TESTO DA ESAMINARE:
━━━━━━

Una vasta operazione di controllo è stata condotta nel territorio di Cosenza dagli ispettori dell’Ispettorato territoriale del lavoro insieme al Nucleo ispettorato del lavoro dei Carabinieri. Le verifiche hanno riguardato diverse attività economiche, tra cui pubblici esercizi, imprese agricole e cantieri edili, con l’obiettivo di contrastare il lavoro sommerso e verificare il rispetto delle norme sulla sicurezza. Al termine degli accertamenti sono state contestate violazioni per un importo complessivo di circa 137 mila euro.

━━━━━━

CONTENUTO DEI DATI:

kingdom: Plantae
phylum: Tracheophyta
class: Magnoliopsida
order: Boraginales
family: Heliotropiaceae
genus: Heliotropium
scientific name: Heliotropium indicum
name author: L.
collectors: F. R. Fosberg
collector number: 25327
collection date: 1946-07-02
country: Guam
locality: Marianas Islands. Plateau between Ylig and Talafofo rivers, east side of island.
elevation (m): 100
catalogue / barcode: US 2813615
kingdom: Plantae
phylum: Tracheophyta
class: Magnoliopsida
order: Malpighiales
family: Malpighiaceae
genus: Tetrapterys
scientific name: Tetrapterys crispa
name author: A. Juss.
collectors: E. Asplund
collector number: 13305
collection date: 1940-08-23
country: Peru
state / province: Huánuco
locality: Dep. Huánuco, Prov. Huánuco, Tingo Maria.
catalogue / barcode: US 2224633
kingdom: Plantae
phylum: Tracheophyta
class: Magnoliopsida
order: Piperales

━━━━━━

ISTRUZIONI DEL COMPITO:
Trascrivi per intero e senza modifiche il testo sui controlli del lavoro a Cosenza. Le voci riportate sopra non servono.

SOLUZIONE DEL COMPITO:
Una vasta operazione di controllo è stata condotta nel territorio di Cosenza dagli ispettori dell’Ispettorato territoriale del lavoro insieme al Nucleo ispettorato del lavoro dei Carabinieri. Le verifiche hanno riguardato diverse attività economiche, tra cui pubblici esercizi, imprese agricole e cantieri edili, con l’obiettivo di contrastare il lavoro sommerso e verificare il rispetto delle norme sulla sicurezza. Al termine degli accertamenti sono state contestate violazioni per un importo complessivo di circa 137 mila euro.